Une analyse de Gérald Fillion

Il est étonnant que cette stratégie n’ait pas été élaborée il y a 2 ans, 4 ans, ou même 10 ans. Nous savions pourtant que le vieillissement de la population allait considérablement réduire la croissance du bassin de main-d’oeuvre au Québec. Il y a longtemps que l’Institut de la statistique du Québec fait des projections et les ajuste. Il y a longtemps que nous avons pris conscience de cette tendance démographique et économique.

Les professeurs Luc Godbout et Pierre Fortin ont sonné l’alarme, il y a un bon moment déjà, évoquant dans plusieurs études au fil du temps les effets potentiels sur les finances publiques et sur l’économie. Je ne compte plus les entrevues sur le sujet depuis que je couvre les enjeux économiques et depuis le début de RDI économie.

Ainsi, le Québec est aujourd’hui aux prises avec une rareté de main-d’oeuvre qui pourrait ralentir son économie au cours des prochaines années, une économie déjà fragilisée par ce vieillissement de la population.

Alors, il est important de souligner que la nouvelle politique est bienvenue et cible des priorités intéressantes.
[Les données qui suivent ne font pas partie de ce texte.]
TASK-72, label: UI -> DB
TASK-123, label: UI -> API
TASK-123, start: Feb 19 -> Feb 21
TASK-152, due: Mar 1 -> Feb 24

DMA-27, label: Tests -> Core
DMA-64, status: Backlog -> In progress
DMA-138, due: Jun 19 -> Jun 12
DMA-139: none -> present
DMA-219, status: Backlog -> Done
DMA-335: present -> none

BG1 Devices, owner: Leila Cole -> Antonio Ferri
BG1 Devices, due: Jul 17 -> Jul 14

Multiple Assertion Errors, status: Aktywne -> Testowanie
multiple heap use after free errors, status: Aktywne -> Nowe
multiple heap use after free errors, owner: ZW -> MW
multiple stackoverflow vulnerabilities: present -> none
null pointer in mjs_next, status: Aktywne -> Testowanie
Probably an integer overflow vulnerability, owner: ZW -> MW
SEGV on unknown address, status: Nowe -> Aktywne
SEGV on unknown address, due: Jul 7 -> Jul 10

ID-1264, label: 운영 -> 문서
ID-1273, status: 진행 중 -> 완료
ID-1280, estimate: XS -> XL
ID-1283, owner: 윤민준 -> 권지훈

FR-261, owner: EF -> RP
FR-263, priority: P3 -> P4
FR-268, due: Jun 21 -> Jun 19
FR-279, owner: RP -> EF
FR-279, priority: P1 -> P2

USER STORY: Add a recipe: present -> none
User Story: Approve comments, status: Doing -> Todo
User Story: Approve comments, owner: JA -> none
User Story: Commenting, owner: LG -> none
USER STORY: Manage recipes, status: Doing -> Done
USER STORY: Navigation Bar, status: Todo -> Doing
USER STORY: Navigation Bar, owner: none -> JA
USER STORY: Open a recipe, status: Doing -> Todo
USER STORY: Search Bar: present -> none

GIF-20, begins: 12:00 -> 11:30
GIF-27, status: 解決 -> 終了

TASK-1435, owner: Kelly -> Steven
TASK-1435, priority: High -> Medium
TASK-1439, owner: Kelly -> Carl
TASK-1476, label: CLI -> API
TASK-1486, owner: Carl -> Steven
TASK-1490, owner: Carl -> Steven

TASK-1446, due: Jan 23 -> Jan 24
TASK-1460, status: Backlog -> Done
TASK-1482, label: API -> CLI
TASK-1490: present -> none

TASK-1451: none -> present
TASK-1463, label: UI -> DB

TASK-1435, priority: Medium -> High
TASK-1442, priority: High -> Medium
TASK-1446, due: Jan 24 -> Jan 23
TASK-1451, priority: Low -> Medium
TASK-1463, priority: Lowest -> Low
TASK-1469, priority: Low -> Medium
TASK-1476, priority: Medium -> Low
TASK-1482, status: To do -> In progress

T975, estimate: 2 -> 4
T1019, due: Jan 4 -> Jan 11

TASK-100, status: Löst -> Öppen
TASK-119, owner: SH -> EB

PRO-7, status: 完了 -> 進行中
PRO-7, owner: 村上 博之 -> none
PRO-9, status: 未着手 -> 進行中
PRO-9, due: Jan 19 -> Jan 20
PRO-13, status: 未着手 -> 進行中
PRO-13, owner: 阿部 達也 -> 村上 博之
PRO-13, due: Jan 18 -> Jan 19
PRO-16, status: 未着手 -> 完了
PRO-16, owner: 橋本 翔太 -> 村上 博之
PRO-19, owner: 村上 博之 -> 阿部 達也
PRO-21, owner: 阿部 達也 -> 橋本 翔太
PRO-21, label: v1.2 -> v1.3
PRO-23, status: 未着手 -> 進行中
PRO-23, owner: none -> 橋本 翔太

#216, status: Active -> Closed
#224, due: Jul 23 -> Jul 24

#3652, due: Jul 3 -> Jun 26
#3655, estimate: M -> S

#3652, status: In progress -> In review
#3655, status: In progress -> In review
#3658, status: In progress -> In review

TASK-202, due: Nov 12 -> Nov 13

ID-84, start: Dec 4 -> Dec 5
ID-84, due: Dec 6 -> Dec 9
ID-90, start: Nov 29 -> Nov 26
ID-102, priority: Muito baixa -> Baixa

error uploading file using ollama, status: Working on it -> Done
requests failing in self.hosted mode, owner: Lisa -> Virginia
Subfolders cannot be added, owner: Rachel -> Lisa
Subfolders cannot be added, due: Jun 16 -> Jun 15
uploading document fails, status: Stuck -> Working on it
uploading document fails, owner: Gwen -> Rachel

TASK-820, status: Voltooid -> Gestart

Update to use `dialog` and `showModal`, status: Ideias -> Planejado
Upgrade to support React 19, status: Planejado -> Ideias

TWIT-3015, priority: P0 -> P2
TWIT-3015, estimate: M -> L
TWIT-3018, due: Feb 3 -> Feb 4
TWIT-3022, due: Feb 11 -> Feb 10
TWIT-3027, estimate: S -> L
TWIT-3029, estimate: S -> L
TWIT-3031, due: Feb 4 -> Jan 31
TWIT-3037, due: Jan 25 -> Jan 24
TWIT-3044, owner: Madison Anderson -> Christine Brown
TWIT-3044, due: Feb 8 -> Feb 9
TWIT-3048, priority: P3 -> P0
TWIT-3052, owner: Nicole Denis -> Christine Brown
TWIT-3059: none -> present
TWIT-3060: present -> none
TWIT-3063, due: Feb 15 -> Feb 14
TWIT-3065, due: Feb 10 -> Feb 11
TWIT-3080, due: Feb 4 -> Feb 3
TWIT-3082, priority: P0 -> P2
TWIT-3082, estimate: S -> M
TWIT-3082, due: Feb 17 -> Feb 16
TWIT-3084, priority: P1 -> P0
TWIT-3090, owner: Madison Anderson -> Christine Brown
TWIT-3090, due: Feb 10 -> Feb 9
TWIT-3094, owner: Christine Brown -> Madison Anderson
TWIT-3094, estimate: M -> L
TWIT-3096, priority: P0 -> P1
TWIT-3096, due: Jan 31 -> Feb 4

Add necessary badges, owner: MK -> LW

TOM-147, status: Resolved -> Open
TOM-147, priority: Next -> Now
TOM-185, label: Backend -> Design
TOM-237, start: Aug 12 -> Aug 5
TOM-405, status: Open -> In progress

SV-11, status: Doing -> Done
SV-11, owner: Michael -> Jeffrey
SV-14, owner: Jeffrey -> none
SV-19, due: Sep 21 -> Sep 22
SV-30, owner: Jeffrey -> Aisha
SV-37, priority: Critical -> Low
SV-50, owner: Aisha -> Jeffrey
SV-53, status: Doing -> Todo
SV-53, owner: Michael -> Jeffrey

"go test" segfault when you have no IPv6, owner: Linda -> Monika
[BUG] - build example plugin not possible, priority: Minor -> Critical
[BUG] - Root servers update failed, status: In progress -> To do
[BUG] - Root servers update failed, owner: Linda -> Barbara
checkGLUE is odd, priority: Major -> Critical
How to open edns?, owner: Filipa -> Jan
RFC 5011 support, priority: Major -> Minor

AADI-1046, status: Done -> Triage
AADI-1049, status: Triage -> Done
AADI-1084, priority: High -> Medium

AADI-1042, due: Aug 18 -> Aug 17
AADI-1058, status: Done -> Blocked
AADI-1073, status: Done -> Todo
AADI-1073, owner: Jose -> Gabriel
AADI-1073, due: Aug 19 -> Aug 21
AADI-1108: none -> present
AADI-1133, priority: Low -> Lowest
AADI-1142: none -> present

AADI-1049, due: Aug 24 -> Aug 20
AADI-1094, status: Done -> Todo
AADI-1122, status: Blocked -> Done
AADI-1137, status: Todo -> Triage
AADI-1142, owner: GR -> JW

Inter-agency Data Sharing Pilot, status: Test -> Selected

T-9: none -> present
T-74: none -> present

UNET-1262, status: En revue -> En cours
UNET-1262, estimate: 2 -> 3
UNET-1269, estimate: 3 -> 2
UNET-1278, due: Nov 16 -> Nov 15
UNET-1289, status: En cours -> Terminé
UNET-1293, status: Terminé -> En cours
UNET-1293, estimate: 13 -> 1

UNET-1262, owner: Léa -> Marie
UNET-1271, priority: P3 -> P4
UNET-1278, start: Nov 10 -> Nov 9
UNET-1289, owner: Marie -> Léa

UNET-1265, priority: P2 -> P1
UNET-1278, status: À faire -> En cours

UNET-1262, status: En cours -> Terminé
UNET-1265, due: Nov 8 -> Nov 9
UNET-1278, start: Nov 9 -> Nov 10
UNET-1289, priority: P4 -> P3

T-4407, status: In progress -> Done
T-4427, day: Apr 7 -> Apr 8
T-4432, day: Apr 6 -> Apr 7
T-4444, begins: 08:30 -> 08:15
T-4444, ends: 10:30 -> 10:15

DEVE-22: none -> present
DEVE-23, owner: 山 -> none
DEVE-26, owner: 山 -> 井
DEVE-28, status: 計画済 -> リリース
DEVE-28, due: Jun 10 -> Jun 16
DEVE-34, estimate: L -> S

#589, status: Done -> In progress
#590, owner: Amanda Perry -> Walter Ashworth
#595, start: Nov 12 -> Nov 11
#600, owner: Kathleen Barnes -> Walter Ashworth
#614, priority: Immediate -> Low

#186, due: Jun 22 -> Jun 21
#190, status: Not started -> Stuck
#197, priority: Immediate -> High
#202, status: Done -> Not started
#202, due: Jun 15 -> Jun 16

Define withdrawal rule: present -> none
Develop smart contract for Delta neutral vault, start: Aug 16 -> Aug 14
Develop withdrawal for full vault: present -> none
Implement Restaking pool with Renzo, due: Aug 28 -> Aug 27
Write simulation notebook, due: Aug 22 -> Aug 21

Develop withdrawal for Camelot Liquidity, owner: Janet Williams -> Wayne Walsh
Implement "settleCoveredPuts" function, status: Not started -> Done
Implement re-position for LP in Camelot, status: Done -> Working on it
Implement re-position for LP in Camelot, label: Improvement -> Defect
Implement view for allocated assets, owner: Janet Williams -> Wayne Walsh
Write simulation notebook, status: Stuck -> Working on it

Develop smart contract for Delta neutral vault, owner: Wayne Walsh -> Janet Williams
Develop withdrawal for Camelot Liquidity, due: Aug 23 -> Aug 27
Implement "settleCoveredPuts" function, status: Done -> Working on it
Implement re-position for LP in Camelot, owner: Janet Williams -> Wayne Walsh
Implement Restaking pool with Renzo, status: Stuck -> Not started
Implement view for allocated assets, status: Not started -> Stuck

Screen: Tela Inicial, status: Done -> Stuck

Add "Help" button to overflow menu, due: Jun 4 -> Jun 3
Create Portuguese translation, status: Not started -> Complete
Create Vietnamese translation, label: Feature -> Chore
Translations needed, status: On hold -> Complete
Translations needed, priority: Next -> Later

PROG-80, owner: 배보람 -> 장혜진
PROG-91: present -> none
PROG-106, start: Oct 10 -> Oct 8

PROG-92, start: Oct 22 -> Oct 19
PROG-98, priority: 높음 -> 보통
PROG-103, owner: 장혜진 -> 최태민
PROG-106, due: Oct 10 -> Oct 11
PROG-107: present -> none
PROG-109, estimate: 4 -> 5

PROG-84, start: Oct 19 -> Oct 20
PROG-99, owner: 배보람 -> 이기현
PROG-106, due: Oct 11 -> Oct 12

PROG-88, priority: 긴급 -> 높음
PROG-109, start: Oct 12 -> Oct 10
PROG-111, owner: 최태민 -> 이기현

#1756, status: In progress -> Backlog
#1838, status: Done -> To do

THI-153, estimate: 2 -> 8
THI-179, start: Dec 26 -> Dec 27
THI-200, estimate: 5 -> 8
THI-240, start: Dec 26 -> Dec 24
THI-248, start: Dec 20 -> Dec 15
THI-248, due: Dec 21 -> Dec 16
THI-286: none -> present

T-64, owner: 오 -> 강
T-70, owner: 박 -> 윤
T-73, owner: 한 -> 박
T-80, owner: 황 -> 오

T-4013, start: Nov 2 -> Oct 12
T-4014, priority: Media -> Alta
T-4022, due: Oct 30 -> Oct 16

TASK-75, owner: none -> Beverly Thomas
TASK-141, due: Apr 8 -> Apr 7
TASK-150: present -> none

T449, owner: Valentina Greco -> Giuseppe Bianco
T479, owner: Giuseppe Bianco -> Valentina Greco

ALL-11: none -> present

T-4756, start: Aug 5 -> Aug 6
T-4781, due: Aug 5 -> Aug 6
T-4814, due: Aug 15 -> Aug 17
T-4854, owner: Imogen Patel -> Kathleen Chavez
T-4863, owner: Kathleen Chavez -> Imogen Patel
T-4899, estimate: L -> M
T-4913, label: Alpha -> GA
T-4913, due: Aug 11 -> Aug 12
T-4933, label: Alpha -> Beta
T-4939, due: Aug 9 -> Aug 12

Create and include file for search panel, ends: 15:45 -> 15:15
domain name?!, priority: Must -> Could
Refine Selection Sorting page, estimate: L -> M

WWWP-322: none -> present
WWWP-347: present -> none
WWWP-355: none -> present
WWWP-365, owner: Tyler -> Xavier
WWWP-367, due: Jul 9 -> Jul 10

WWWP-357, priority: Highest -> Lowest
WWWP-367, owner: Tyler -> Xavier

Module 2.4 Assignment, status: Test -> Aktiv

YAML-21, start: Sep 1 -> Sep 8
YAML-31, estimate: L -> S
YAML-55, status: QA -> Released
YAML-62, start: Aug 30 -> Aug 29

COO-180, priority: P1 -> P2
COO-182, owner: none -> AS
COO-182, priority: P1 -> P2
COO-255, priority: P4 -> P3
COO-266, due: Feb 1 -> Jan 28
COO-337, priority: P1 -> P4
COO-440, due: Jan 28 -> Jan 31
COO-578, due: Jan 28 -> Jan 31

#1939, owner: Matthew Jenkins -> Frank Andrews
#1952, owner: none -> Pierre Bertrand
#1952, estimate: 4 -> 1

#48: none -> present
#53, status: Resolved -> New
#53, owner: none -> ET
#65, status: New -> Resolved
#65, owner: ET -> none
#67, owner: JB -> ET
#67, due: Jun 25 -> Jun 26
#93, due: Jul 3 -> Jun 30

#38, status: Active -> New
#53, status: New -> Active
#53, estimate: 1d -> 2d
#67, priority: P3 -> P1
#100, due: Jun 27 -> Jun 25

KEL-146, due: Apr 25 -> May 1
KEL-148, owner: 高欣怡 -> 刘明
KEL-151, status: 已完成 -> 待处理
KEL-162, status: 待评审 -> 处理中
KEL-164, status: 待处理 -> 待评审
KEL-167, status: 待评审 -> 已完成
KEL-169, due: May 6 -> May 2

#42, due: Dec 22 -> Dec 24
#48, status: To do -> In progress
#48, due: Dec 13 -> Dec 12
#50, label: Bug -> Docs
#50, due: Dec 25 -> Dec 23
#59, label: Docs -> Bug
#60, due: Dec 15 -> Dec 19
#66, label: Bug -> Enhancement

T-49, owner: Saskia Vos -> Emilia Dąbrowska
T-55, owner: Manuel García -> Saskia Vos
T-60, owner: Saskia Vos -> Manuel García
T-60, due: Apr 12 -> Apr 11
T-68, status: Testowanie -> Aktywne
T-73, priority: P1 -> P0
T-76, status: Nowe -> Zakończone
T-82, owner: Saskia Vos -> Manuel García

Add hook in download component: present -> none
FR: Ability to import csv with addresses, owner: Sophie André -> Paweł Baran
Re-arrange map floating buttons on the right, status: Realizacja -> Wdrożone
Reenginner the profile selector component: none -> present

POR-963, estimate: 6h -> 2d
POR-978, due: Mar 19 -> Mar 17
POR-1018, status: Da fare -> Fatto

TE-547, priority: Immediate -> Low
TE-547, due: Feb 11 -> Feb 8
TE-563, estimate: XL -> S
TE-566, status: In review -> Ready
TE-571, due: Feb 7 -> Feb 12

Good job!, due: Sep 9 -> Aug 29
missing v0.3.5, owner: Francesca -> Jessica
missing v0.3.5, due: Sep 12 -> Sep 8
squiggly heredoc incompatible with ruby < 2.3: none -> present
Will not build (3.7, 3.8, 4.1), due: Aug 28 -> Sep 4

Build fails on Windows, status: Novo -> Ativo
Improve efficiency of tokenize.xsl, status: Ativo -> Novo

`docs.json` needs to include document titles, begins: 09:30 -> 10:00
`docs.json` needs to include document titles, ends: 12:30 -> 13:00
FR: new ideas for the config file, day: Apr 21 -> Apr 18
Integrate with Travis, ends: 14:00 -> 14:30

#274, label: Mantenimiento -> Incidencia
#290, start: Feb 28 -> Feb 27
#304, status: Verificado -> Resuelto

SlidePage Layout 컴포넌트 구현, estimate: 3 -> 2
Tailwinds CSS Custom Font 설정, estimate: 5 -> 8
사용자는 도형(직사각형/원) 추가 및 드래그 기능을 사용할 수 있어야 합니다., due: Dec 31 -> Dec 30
Mais elle arrive tardivement. Déjà, nous savons qu’il y a près de 100 000 postes vacants au Québec et que c’est énorme. De plus, le taux de chômage a atteint 5,4 %, ce qui a fait dire au ministre de l’Emploi et de la Solidarité sociale, François Blais, que « le plein emploi s’installe partout au Québec ».

Partout, en effet, le chômage baisse et atteint des creux historiques, à 3 et à 4 % dans les régions de la Beauce, de Québec, de la Montérégie et de l’Abitibi-Témiscamingue, notamment.

Le graphique ci-dessous, tiré de la Stratégie nationale du ministre Blais, montre que depuis 2014, le nombre de personnes âgées de 15 à 64 ans est en diminution au Québec. Et ça va se poursuivre, si la tendance se maintient, jusqu’en 2027. Ces personnes forment le coeur de la population active au Québec et la décélération représente un frein à l’économie. La croissance du PIB va passer de 3,1 % en 2017 à 1,3 % en 2025, selon la prévision récente de l’Institut du Québec.

Depuis 2014, le nombre de personnes âgées de 15 à 64 ans est en baisse au QuébecDepuis 2014, le nombre de personnes âgées de 15 à 64 ans est en baisse au Québec Photo : Statistique Canada

L’ex-ministre des Finances Raymond Bachand avait mis en place des mesures, il y a près d’une décennie, pour retenir sur le marché du travail les personnes qui approchaient de la retraite, ne serait-ce qu'à temps partiel. Malgré cela, et malgré le fait que le vieillissement de notre population est plus prononcé qu’ailleurs au Canada, le taux d’emploi des 60-69 ans n’est que de 33,9 %, contre 39,7 % ailleurs au pays.

Chez les immigrants récents, le taux d’emploi est de 60,6 % au Québec contre 64,1 % dans l’ensemble du pays. Le taux de chômage, même s’il baisse, demeure élevé chez les immigrants récents, particulièrement chez les femmes.

Le gouvernement a raison de miser sur des bases de travailleurs potentiels comme les immigrants récents et les personnes expérimentées. Mais comment expliquer que les politiques passées n’aient pas réglé cette situation bien avant aujourd’hui, bien avant d’arriver à ce phénomène de rareté de main-d’oeuvre, qui va ralentir l’économie?

Nous savons qu’il faudra du temps pour réduire les délais d’adaptation de la formation dans les établissements scolaires. Nous savons aussi qu’il faudra du temps pour que l’immigration soit mieux arrimée aux besoins du marché du travail et pour convaincre plus de travailleurs de rester en poste après 60 ans.

Il n’est pas trop tard pour bien faire!